• Task prompt
Could you rewrite the stretch from the line containing "5,50 is written." through the end of the entries, replacing "screen-reader user" with "visually impaired user" and leaving everything else unchanged? Leave the pictures out of your answer.

[Collected data entries]
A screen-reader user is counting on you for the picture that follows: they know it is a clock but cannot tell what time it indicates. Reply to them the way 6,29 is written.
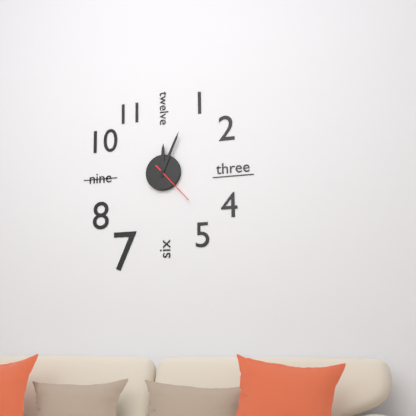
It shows 12,04
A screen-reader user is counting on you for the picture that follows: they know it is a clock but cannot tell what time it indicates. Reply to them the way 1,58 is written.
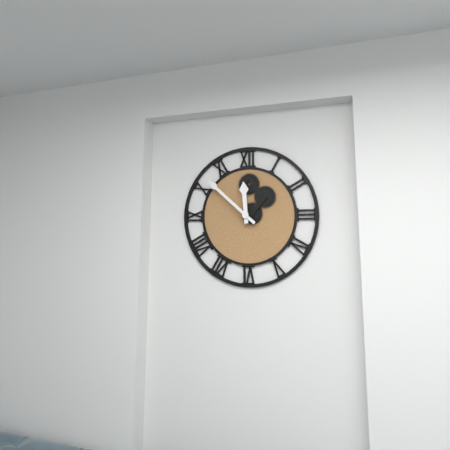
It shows 11,52
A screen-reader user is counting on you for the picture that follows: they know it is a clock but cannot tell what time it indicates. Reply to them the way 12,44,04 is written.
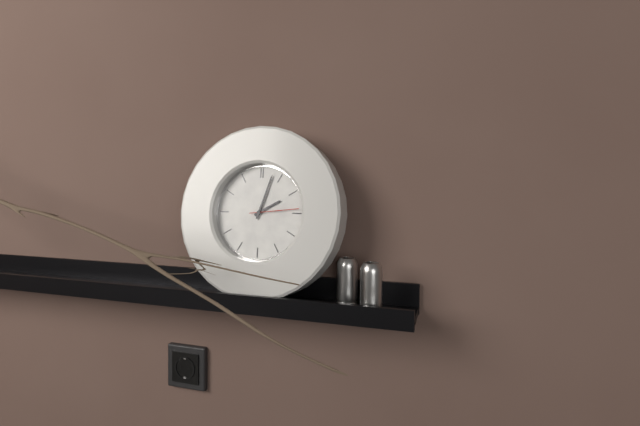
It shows 2,03,14
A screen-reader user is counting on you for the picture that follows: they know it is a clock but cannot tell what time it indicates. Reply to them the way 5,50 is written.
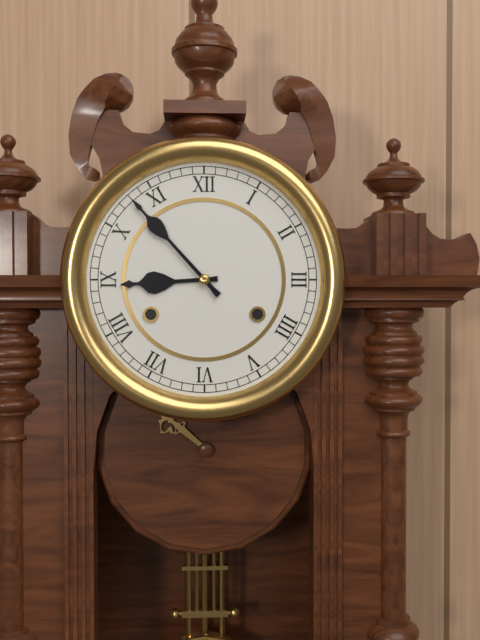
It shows 8,53
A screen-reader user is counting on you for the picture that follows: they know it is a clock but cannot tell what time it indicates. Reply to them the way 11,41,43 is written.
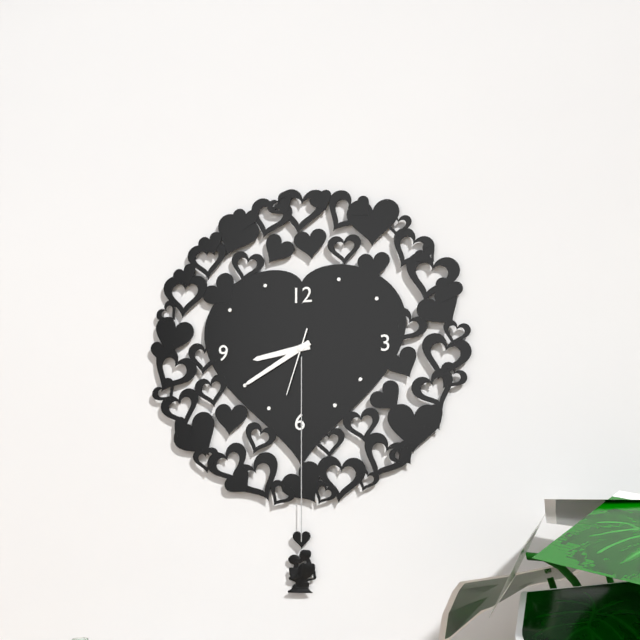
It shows 8,40,33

• Task result
A visually impaired user is counting on you for the picture that follows: they know it is a clock but cannot tell what time it indicates. Reply to them the way 5,50 is written.
It shows 8,53
A visually impaired user is counting on you for the picture that follows: they know it is a clock but cannot tell what time it indicates. Reply to them the way 11,41,43 is written.
It shows 8,40,33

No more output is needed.